Your assignment »
Reproduce the lines from the one containing "Scan the QR code" through the one containing "## Table of Contents", swapping "Lotus Button" for "Lotus Symbol" and keeping everything else the same.

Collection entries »
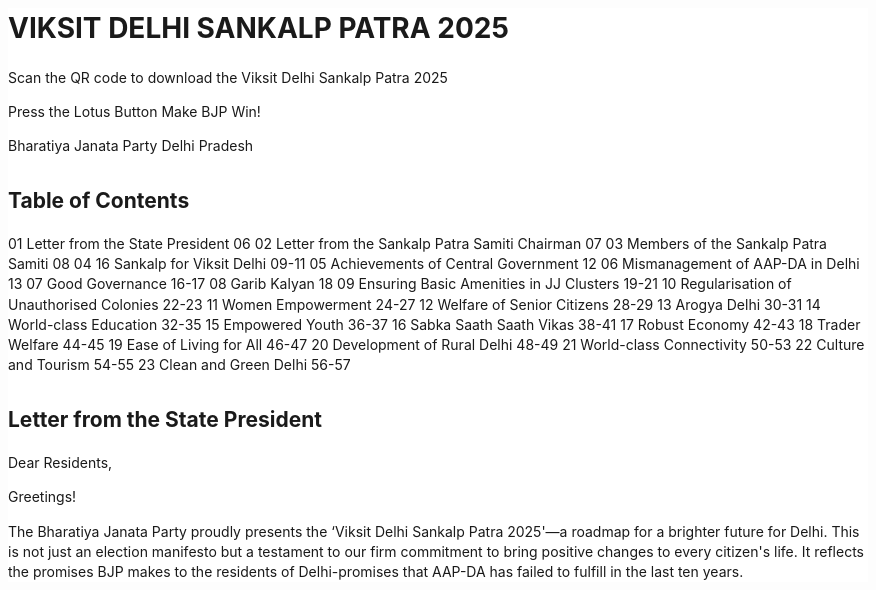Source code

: # VIKSIT DELHI SANKALP PATRA 2025

Scan the QR code
to download the
Viksit Delhi Sankalp
Patra 2025

Press the Lotus Button  Make BJP Win!


Bharatiya Janata Party
Delhi Pradesh


## Table of Contents

01 Letter from the State President 06
02 Letter from the Sankalp Patra Samiti Chairman 07
03 Members of the Sankalp Patra Samiti 08
04 16 Sankalp for Viksit Delhi 09-11
05 Achievements of Central Government 12
06 Mismanagement of AAP-DA in Delhi 13
07 Good Governance 16-17
08 Garib Kalyan 18
09 Ensuring Basic Amenities in JJ Clusters 19-21
10 Regularisation of Unauthorised Colonies 22-23
11 Women Empowerment 24-27
12 Welfare of Senior Citizens 28-29
13 Arogya Delhi 30-31
14 World-class Education 32-35
15 Empowered Youth 36-37
16 Sabka Saath Saath Vikas 38-41
17 Robust Economy 42-43
18 Trader Welfare 44-45
19 Ease of Living for All 46-47
20 Development of Rural Delhi 48-49
21 World-class Connectivity 50-53
22 Culture and Tourism 54-55
23 Clean and Green Delhi 56-57


## Letter from the State President

Dear Residents,

Greetings!

The Bharatiya Janata Party proudly presents the ‘Viksit Delhi Sankalp
Patra 2025'—a roadmap for a brighter future for Delhi. This is not just an
election manifesto but a testament to our firm commitment to bring
positive changes to every citizen's life. It reflects the promises BJP
makes to the residents of Delhi-promises that AAP-DA has failed to
fulfill in the last ten years.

Task answer »
Scan the QR code
to download the
Viksit Delhi Sankalp
Patra 2025

Press the Lotus Symbol  Make BJP Win!


Bharatiya Janata Party
Delhi Pradesh


## Table of Contents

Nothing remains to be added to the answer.